Warga membeli Bahan Bakar Minyak (BBM) di salah satu SBPU di Depok, Jawa Barat. (Salman Toyibi/Jawa Pos)
JawaPos.com – Pengamat ekonomi energi Universitas Gadjah Mada (UGM), Fahmy Radhi menilai, kenaikan harga bahan bakar minyak (BBM) non subsidi merupakan hal yang wajar. Indonesia bahkan dianggap terlambat menaikan harga tersebut.
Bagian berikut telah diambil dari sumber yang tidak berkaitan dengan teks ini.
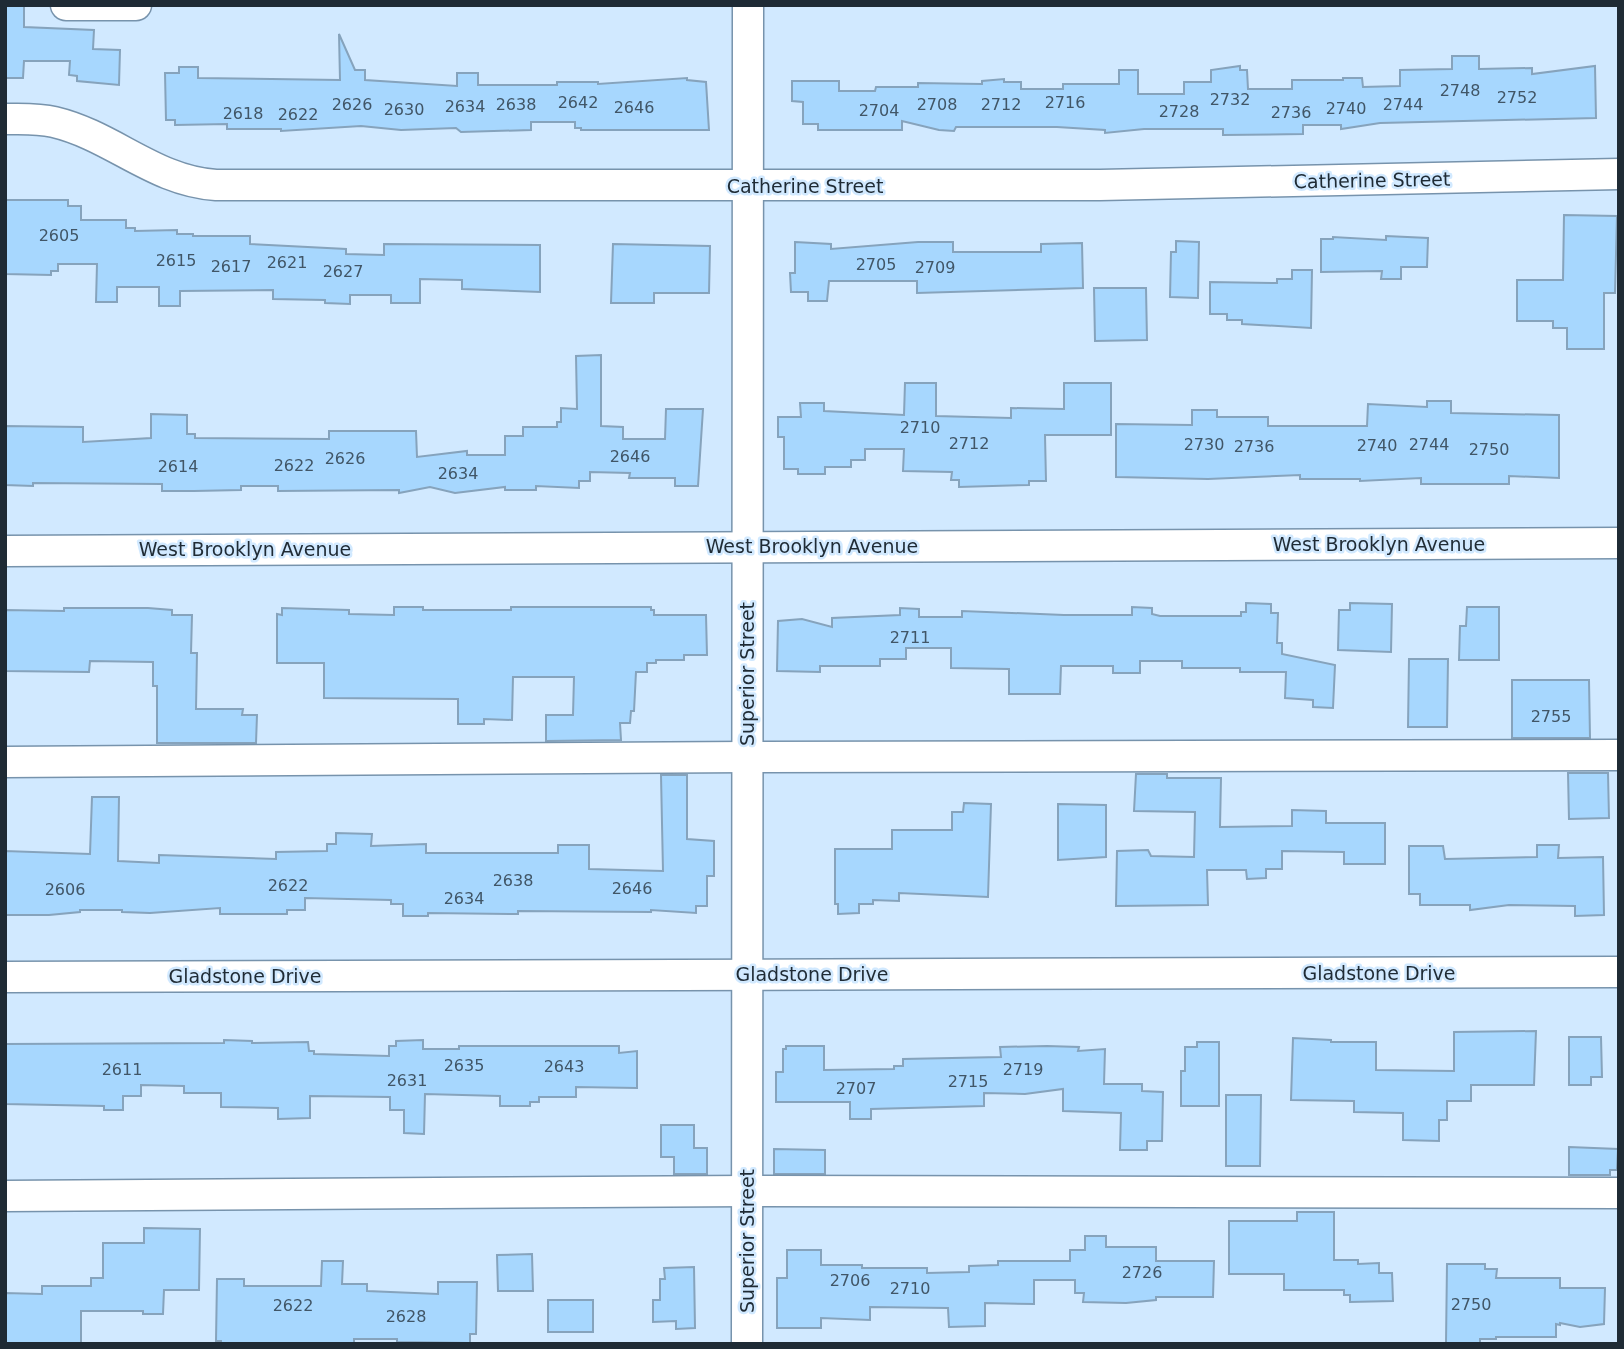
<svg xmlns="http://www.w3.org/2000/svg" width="1624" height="1349" font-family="'DejaVu Sans',sans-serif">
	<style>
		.building { fill: #a7d7fe; stroke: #86a3bc; stroke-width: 2 }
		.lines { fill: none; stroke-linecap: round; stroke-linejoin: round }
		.minor-casing { stroke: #7793ac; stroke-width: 33 }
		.minor { stroke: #fff; stroke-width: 30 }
		.labels { text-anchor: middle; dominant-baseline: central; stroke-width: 5; stroke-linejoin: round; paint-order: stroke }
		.number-label { font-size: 16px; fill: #415667 }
		.street-label { font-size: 19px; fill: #1f2b35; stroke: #d1e9ff }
	</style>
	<rect width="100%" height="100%" fill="#d1e9ff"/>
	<g class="building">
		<polygon points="5,5 24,5 24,27 94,30 93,49 120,50 119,85 77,81 77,76 69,75 70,61 24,61 23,78 5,78"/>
		<polygon points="339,34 355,70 365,70 365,80 457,86 457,73 478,73 478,85 557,85 557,82 598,82 598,84 687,78 687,80 706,82 709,130 581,130 581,128 575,128 575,122 531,122 531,130 461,132 456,128 401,130 361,126 281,131 281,129 227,129 227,124 175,125 175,120 166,120 165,73 179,73 179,67 198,67 198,78 340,80"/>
		<polygon points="1452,56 1479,56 1479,69 1532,68 1532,74 1595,66 1596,118 1380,123 1341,129 1341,125 1303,125 1303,134 1223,135 1223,129 1144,129 1105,133 1105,130 1057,127 956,127 954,131 939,130 902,121 902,130 818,130 818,124 803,124 803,102 792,101 792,81 839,81 839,91 875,91 876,87 918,87 918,83 982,84 982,81 1004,79 1004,82 1021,82 1021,89 1063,89 1063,84 1119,84 1119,70 1138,70 1138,94 1184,94 1184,82 1211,82 1211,70 1240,66 1240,70 1247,70 1248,89 1292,89 1292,80 1343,80 1343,78 1362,78 1363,87 1400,86 1400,70 1452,69"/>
		<polygon points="5,200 68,200 68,206 81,206 81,220 126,220 126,228 135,228 135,231 177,230 177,234 193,234 193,236 250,236 250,244 346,249 346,254 384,255 384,244 540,245 540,292 462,289 462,280 420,279 420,303 391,303 391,295 350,295 350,304 325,303 325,300 273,299 273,290 180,291 180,306 159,306 159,287 117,287 117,302 96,302 97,264 58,264 58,271 51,271 51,275 5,274"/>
		<polygon points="1564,215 1617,216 1615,293 1604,293 1604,349 1567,349 1567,328 1553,328 1553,321 1517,321 1517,280 1563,280"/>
		<polygon points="1386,236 1428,238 1427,267 1401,267 1401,279 1381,279 1382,271 1321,272 1321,239 1333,239 1333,237 1386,240"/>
		<polygon points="1176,241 1199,242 1198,298 1170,297 1171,252 1176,252"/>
		<polygon points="795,242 831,244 831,249 918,242 953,242 953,252 1041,252 1041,244 1082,243 1083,288 917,293 917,281 829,281 827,301 808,301 808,292 791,292 790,273 795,273"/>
		<polygon points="613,244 710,246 709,293 654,293 654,303 611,303"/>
		<polygon points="1292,270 1312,270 1311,328 1242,324 1242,320 1227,320 1227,314 1210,314 1210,282 1277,283 1277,279 1292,279"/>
		<polygon points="1094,288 1146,288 1147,340 1095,341"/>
		<polygon points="601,355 601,426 623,427 623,439 665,439 666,409 703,409 698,486 675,486 675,478 629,478 630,473 590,472 590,481 579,481 579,488 536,486 536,490 505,490 505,487 455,493 430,487 399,493 399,490 278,491 278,486 241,486 241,490 194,491 162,491 162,484 33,483 33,486 5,485 5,426 83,427 83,442 151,438 151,414 187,415 187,434 195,434 195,438 329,439 329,431 416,431 417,457 467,451 467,455 505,455 505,436 523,436 523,427 557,427 557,422 561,422 561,408 577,409 576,356"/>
		<polygon points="905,383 936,383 936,416 1011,418 1011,408 1064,409 1064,383 1111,383 1111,435 1045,435 1046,481 1029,481 1029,485 959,487 959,480 951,480 952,472 903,471 904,449 865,449 865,460 851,460 851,467 825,467 825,474 798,474 798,469 784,469 784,437 778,437 778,417 801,417 800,403 824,403 824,411 904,415"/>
		<polygon points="1427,401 1451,401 1451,413 1559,415 1559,478 1509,476 1509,484 1421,484 1421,478 1360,481 1360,479 1300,479 1300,475 1208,479 1116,477 1116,424 1192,425 1192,410 1217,410 1217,417 1268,417 1268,426 1367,426 1368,404 1427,407"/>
		<polygon points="1246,603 1271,604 1271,613 1278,613 1277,643 1282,643 1282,654 1335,665 1333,708 1313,707 1313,700 1285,698 1286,672 1240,672 1240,668 1182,668 1182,661 1140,661 1140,673 1113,673 1113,666 1061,666 1060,694 1009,694 1009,669 951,668 951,648 906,648 906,659 880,659 880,666 820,666 820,672 777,671 778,621 802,619 832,627 832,618 900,615 900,608 919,609 919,617 962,617 962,611 1064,615 1132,615 1132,607 1152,608 1152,614 1160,616 1241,616 1241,612 1246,612"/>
		<polygon points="1350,603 1392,604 1391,652 1338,650 1339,610 1350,610"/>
		<polygon points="394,607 423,607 423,610 511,610 511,607 651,607 651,610 654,610 654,615 706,615 707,655 684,655 684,660 656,660 656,663 647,663 647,672 636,672 634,711 631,711 630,723 620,723 621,740 546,741 546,715 573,715 574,677 513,677 512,720 484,719 484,724 458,724 458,699 324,698 324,663 277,663 277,614 282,615 282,608 349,610 349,614 394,615"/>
		<polygon points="1467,607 1499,607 1499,660 1459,660 1460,626 1466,626"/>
		<polygon points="64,608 148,608 172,610 172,615 192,615 191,653 197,653 196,709 243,709 242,715 257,715 256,743 157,743 157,686 153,686 153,662 90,661 89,672 5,671 5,610 64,611"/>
		<polygon points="1409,659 1448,659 1447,727 1408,727"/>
		<polygon points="1512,680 1589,680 1590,738 1512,738"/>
		<polygon points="1568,773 1608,773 1609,818 1569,819"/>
		<polygon points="1136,774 1167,774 1167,778 1221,778 1220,827 1292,826 1292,810 1326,811 1326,823 1385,823 1385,864 1344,864 1344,852 1282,851 1282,869 1266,869 1266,878 1247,879 1246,870 1207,870 1208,905 1116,906 1117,851 1148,850 1151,856 1194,857 1195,812 1134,811"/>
		<polygon points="661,775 687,775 687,839 714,841 714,876 707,876 707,906 696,906 696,913 651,910 651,912 518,911 518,914 428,913 428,916 403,916 403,904 391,904 391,900 305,898 305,910 287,910 287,914 220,914 220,908 150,913 122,912 122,910 80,910 80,912 49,915 5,915 5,851 90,854 92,797 119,797 118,861 159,863 159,855 276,859 276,852 327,851 327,844 336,844 336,833 372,834 371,846 426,844 426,853 558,853 558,845 589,845 589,869 663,871"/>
		<polygon points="964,803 991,804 988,897 899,893 899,901 873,900 873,904 859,904 859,913 838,914 838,904 835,904 835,849 892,849 892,830 952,830 952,812 963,812"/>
		<polygon points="1058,804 1106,805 1106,857 1058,860"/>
		<polygon points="1537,845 1559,845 1558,858 1603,857 1604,915 1575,916 1575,906 1509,905 1470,910 1470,905 1420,905 1420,894 1409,894 1409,846 1443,846 1445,859 1537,857"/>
		<polygon points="1536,1031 1534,1085 1471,1085 1471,1101 1447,1101 1447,1120 1439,1120 1439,1141 1403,1140 1403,1113 1354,1112 1354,1101 1291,1100 1293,1038 1331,1040 1331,1042 1376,1042 1376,1070 1454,1071 1454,1032"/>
		<polygon points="1569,1037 1601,1037 1602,1077 1591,1077 1591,1085 1569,1085"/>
		<polygon points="224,1040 252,1041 252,1043 308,1042 309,1051 314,1051 314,1054 389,1056 389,1046 396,1046 396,1041 423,1040 423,1049 459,1049 459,1046 619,1046 619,1053 637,1051 637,1088 576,1087 576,1097 539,1097 539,1102 530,1102 530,1106 500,1106 500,1096 425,1094 424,1134 404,1133 404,1110 390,1110 390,1097 310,1096 310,1118 278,1119 278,1108 221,1107 221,1093 184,1093 184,1086 141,1085 141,1096 123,1096 123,1110 104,1110 104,1106 5,1104 5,1044 224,1043"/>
		<polygon points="1197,1042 1219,1042 1219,1106 1181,1106 1181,1071 1185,1071 1185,1047 1197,1047"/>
		<polygon points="786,1046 824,1046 824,1070 894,1069 894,1066 903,1066 903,1059 1001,1057 1000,1047 1047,1046 1079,1047 1078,1051 1105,1049 1104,1084 1142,1084 1142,1091 1163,1092 1162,1141 1147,1141 1147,1150 1120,1150 1121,1113 1063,1111 1063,1089 1025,1094 984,1093 984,1106 871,1109 871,1119 850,1119 850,1102 776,1102 776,1072 783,1072 783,1049 786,1049"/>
		<polygon points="1226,1095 1261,1095 1260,1166 1226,1166"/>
		<polygon points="661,1125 694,1125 694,1148 707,1148 707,1174 674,1174 674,1157 661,1157"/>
		<polygon points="1569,1147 1618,1149 1617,1170 1610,1170 1610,1175 1569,1175"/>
		<polygon points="774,1149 825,1150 825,1174 774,1174"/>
		<polygon points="1297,1212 1334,1212 1334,1260 1358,1260 1358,1264 1379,1263 1379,1273 1392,1273 1393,1301 1350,1302 1350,1295 1344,1295 1344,1290 1284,1290 1284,1274 1229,1274 1229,1221 1297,1221"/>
		<polygon points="144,1228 200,1229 199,1290 164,1290 163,1314 143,1314 143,1311 81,1311 81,1344 5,1344 5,1293 42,1294 42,1286 91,1286 91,1278 103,1278 103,1243 144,1243"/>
		<polygon points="1085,1236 1106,1236 1106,1247 1156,1247 1156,1261 1214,1261 1213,1297 1156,1297 1156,1300 1126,1303 1083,1302 1084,1293 1075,1293 1075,1280 1034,1280 1034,1304 985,1303 985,1326 949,1327 948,1308 870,1307 870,1320 821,1318 821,1328 777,1328 777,1278 787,1278 787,1250 821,1250 821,1265 862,1265 862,1268 927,1268 927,1273 969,1272 969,1266 998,1265 998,1261 1070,1261 1070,1250 1085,1250"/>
		<polygon points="532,1254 533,1291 498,1291 497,1255"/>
		<polygon points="322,1261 343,1261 342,1284 367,1284 367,1291 438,1294 438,1282 477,1282 476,1334 470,1334 470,1343 397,1342 397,1339 354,1339 354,1343 293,1344 221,1344 221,1341 216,1341 217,1279 244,1279 244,1286 321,1286"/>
		<polygon points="1447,1264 1485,1264 1485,1269 1497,1269 1496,1278 1560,1278 1560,1288 1605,1288 1604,1324 1580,1327 1560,1323 1560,1325 1556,1324 1556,1337 1496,1337 1496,1339 1480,1339 1480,1344 1446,1343"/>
		<polygon points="694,1267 695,1328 676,1329 676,1321 653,1322 653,1300 660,1300 660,1279 665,1279 664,1268"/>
		<rect x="548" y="1300" width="45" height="32"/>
	</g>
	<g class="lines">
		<g class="minor-casing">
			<g id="minor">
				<polyline points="66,5 136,5"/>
				<path d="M5 119C22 119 38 118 54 122 113 136 154 181 216 185H1100L1619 174"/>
				<polyline points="5,551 1619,543"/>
				<polyline points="5,762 747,757 1619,755"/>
				<polyline points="5,977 1619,972"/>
				<polyline points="5,1196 747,1191 1619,1193"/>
				<polyline points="747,1344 748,5"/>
			</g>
		</g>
		<use href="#minor" class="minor"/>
	</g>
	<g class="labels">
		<g class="number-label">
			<text x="1460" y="90">2748</text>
			<text x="1517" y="97">2752</text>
			<text x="1230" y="99">2732</text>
			<text x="578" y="102">2642</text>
			<text x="1065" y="102">2716</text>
			<text x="352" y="104">2626</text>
			<text x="516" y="104">2638</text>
			<text x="937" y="104">2708</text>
			<text x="1001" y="104">2712</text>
			<text x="1403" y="104">2744</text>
			<text x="465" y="106">2634</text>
			<text x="634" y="107">2646</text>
			<text x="1346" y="108">2740</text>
			<text x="404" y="109">2630</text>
			<text x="879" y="110">2704</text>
			<text x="1179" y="111">2728</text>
			<text x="1291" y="112">2736</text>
			<text x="243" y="113">2618</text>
			<text x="298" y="114">2622</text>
			<text x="59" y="235">2605</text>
			<text x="176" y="260">2615</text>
			<text x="287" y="262">2621</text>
			<text x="876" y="264">2705</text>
			<text x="231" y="266">2617</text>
			<text x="935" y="267">2709</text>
			<text x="343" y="271">2627</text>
			<text x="920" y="427">2710</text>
			<text x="969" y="443">2712</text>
			<text x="1204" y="444">2730</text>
			<text x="1429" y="444">2744</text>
			<text x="1377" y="445">2740</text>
			<text x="1254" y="446">2736</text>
			<text x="1489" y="449">2750</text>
			<text x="630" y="456">2646</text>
			<text x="345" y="458">2626</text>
			<text x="294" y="465">2622</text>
			<text x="178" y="466">2614</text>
			<text x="458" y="473">2634</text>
			<text x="910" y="637">2711</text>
			<text x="1551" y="716">2755</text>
			<text x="513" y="880">2638</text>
			<text x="288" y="885">2622</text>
			<text x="632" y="888">2646</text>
			<text x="65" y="889">2606</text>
			<text x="464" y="898">2634</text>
			<text x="464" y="1065">2635</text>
			<text x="564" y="1066">2643</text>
			<text x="122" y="1069">2611</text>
			<text x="1023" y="1069">2719</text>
			<text x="407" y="1080">2631</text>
			<text x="968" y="1081">2715</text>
			<text x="856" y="1088">2707</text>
			<text x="1142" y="1272">2726</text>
			<text x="850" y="1280">2706</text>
			<text x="910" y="1288">2710</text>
			<text x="1471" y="1304">2750</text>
			<text x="293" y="1305">2622</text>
			<text x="406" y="1316">2628</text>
		</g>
		<g class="street-label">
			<text transform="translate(1372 180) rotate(-1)">Catherine Street</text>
			<text x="805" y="186">Catherine Street</text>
			<text x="1379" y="544">West Brooklyn Avenue</text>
			<text x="812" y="546">West Brooklyn Avenue</text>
			<text x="245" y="549">West Brooklyn Avenue</text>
			<text transform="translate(747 674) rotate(-90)">Superior Street</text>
			<text x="1379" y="973">Gladstone Drive</text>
			<text x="812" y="974">Gladstone Drive</text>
			<text x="245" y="976">Gladstone Drive</text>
			<text transform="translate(747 1241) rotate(-90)">Superior Street</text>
		</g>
	</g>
	<rect width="1624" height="1349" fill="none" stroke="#1f2b35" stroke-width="14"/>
</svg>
Fahmy mengatakan, di negara lain seperti Malaysia, Singapura, India dan beberapa negara Eropa telah menaikan harga BBM sejak Maret 2026. Kenaikan harga BBM sebagai bentuk penyesuaian naiknya harga minyak dunia.
“Saya kira sudah tepat. Bahkan ini menjadi koreksi dari kebijakan sebelumnya yang tidak menaikkan harga BBM non-subsidi. Selama ini harga BBM non-subsidi, khususnya RON 92 ke atas, memang ditentukan oleh mekanisme pasar sesuai dengan kondisi ekonomi,” kata Fahmy saat dihubungi, Sabtu (18/4).
Sudah sepantasnya, kata Fahmy, kenaikan minyak mentah dunia diiringi oleh kenaikan harga BBM. Ketiga harga minya dunia turun, maka BBM non subsidi pun akan kembali turun.
“Ketika pemerintah sebelumnya tidak menaikkan harga BBM non-subsidi, menurut saya itu keputusan yang keliru. Dan sekarang dikoreksi dengan kenaikan pada 18 April ini,” imbuhnya.
Fahmy menilai kebijakan ini tidak akan berdampak besar terhadap kondisi ekonomi masyarakat. Hal ini karena konsumsi BBM non-subsidi relatif kecil dan tidak digunakan untuk sektor-sektor vital seperti distribusi kebutuhan pokok.
“Pengaruhnya terhadap masyarakat menurut saya tidak signifikan. Karena konsumen BBM non-subsidi jumlahnya tidak sebesar pengguna pertalite dan solar. Selain itu, BBM non-subsidi juga tidak digunakan untuk angkutan kebutuhan pokok,” jelasnya.
Terkecuali kenaikan terjadi pada kategori pertalite dan solar, inflasi dan menurunnya daya beli masyarakat bisa terjadi. Oleh karena itu, keputusan pemerintah menahan harga BBM subsidi dinilai sebagai langkah tepat untuk menjaga stabilitas ekonomi.
“Kalau pertalite dan solar dinaikkan, itu pasti memicu inflasi dan menurunkan daya beli. Jadi keputusan menaikkan BBM non-subsidi, tetapi menahan BBM subsidi, menurut saya sudah tepat,” kata Fahmy.
Terkait kekhawatiran adanya peralihan pengguna dari BBM non-subsidi ke BBM subsidi, Fahmy menilai potensi tersebut relatif kecil. Ia menilai karakteristik konsumen BBM non-subsidi tidak mudah berpindah ke BBM dengan oktan lebih rendah.
Sementara, Pengamat Ekonomi Universitas Negeri Manado (Unima), Robert Winerungan juga berpendapat kenaikan harga BBM sebagai langkah tepat. Cara ini bisa sebagai upaya mengendalikan inflasi.
“BBM non-subsidi itu dikonsumsi masyarakat kelas atas yang tidak banyak berkontribusi terhadap inflasi,” kata Robert.
Dia menyoroti bahwa jika dibandingkan dengan banyak negara lain, harga BBM di Indonesia masih tergolong relatif murah, terutama untuk jenis BBM subsidi seperti pertalite dan solar. Bahkan, dalam beberapa perbandingan global, harga BBM Indonesia masih berada di bawah rata-rata harga di kawasan Asia maupun negara maju.
Meski demikian, ia mengingatkan pemerintah perlu mengantisipasi potensi peralihan konsumsi ke BBM subsidi melalui kebijakan yang lebih tegas. Salah satunya dengan membatasi penggunaan BBM subsidi bagi kendaraan tertentu.
“Perlu ada aturan, misalnya kendaraan dengan harga di atas Rp 500 juta tidak boleh mengonsumsi BBM bersubsidi. Jangan sampai ada yang memanfaatkan kebijakan ini untuk kepentingan pribadi,” pungkas Robert.